## Try it
Give the count of lines in the entries that include "Meeting", and write nothing besides it.

## Dataset entries
++++++
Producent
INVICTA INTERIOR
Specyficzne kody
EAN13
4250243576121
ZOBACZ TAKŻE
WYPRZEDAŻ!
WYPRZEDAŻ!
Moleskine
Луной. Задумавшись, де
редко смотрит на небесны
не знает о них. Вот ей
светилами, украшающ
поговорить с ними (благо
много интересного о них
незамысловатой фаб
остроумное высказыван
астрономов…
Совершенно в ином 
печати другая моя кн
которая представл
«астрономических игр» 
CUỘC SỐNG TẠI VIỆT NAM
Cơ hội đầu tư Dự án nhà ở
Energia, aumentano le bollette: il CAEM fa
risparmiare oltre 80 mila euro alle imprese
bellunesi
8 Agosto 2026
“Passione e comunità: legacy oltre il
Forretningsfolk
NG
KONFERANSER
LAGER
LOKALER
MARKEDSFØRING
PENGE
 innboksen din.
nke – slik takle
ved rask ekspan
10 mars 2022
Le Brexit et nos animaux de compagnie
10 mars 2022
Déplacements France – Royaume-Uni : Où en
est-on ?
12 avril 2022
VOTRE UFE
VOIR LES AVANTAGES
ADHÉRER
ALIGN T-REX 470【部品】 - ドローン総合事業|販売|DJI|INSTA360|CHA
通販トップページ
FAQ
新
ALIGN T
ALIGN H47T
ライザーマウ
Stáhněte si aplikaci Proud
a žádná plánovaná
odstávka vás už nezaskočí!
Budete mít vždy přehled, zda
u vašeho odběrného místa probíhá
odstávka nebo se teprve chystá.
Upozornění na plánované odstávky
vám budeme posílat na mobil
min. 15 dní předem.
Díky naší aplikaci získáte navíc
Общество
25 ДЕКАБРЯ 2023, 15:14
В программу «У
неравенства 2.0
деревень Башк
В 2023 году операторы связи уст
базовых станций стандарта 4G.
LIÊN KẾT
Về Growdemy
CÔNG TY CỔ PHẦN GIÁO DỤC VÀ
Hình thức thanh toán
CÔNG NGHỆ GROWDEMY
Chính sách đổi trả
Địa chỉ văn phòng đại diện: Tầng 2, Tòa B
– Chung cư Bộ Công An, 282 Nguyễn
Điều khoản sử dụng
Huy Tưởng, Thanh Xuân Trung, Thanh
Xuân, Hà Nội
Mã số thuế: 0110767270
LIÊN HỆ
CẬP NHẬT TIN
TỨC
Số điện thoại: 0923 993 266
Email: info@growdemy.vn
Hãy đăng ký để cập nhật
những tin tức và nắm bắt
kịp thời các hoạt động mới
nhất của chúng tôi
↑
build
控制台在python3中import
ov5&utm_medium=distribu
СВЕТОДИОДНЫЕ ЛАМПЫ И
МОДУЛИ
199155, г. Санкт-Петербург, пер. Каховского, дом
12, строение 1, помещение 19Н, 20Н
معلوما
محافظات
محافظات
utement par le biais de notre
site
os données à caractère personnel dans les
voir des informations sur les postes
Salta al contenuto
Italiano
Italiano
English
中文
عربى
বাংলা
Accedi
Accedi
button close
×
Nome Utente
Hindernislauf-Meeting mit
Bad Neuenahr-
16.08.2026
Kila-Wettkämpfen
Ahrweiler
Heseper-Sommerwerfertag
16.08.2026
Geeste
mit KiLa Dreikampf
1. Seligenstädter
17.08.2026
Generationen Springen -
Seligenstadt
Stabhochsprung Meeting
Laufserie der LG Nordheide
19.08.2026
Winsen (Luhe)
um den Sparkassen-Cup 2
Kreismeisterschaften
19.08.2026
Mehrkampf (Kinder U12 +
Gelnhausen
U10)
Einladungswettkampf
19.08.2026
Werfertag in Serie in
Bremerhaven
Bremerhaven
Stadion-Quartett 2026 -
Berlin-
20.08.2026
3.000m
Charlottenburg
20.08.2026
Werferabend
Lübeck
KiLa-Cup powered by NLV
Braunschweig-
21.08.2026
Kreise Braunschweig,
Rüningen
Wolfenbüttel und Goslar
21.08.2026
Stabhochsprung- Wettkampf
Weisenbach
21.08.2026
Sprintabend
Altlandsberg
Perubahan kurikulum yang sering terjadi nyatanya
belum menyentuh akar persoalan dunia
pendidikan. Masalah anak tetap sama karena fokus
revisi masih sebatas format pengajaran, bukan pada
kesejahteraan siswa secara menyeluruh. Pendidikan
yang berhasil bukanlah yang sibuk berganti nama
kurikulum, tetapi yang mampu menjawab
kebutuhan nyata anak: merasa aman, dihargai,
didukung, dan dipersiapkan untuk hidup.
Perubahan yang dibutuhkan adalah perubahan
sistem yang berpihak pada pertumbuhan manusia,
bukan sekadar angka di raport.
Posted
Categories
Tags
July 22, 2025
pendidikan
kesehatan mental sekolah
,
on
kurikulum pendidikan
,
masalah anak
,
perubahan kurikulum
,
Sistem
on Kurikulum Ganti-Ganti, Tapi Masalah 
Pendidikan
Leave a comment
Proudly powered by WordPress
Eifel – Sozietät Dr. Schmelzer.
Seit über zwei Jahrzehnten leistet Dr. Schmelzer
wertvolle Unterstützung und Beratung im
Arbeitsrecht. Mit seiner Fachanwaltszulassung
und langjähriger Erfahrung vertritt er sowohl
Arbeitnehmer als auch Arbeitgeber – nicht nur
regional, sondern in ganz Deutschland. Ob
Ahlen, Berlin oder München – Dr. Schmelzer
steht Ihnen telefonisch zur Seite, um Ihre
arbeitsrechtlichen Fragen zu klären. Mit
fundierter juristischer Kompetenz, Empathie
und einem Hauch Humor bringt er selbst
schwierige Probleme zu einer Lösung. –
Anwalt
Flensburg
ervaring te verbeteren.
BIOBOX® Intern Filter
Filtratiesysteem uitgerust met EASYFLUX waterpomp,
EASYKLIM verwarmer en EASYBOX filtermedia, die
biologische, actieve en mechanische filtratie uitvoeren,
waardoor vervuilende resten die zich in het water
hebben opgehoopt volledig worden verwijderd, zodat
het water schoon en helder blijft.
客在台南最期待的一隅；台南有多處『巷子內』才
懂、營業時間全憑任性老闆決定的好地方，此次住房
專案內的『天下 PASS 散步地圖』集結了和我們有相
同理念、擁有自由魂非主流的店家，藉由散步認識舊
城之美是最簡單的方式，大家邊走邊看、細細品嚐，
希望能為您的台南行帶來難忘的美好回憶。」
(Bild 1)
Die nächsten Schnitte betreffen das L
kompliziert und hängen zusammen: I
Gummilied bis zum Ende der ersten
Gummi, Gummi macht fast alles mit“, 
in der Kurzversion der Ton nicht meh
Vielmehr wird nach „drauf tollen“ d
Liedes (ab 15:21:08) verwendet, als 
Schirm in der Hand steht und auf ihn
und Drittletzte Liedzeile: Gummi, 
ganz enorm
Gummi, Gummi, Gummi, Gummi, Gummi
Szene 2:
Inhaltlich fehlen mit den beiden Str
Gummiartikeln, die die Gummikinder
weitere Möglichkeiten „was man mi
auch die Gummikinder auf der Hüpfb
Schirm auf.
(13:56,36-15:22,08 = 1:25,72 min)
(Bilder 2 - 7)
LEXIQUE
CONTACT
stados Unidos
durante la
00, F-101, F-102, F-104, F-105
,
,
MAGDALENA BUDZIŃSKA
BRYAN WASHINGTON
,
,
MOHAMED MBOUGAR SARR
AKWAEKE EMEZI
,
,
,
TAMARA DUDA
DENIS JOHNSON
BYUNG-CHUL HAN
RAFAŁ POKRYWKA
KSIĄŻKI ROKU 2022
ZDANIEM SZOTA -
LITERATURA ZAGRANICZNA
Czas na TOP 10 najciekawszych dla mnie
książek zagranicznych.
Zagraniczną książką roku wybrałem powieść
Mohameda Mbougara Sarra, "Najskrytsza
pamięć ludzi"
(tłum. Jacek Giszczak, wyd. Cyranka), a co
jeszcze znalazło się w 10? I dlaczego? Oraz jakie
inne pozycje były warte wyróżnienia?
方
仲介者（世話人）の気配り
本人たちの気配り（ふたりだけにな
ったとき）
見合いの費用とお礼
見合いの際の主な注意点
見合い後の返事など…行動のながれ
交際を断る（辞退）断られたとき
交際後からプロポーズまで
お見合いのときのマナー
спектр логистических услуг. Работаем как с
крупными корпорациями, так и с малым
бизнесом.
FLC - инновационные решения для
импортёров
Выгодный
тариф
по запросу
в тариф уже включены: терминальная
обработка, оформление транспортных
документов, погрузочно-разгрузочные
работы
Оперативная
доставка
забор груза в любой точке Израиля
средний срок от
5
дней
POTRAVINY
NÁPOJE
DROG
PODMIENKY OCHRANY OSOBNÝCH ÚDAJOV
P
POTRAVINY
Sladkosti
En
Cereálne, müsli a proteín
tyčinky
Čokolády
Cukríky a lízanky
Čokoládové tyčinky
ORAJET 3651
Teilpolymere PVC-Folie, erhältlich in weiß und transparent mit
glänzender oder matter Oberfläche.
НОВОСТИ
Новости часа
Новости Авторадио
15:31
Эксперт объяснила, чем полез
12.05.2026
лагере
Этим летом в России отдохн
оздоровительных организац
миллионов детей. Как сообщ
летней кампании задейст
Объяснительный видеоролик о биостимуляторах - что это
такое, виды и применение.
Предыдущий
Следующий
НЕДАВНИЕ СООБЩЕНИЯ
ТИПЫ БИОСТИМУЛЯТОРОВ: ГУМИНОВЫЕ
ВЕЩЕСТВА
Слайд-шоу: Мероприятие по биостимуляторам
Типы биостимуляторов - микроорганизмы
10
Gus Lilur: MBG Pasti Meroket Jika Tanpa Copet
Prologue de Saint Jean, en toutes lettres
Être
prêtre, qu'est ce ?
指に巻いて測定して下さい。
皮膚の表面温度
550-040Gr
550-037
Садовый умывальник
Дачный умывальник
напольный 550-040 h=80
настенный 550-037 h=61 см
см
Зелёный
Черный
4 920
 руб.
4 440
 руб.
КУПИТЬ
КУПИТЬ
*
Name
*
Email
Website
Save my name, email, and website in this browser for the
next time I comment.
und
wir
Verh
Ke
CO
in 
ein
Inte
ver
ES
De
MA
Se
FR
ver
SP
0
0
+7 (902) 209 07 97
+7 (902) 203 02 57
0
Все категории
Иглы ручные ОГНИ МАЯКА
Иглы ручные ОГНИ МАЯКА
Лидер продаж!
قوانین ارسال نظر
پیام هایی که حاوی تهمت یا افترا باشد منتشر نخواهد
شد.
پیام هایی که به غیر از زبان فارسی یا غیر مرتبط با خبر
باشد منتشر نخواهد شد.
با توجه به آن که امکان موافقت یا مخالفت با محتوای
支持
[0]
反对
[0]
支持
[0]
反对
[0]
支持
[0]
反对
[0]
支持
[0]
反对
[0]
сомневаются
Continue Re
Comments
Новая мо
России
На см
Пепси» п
++++++
## Problem solution
2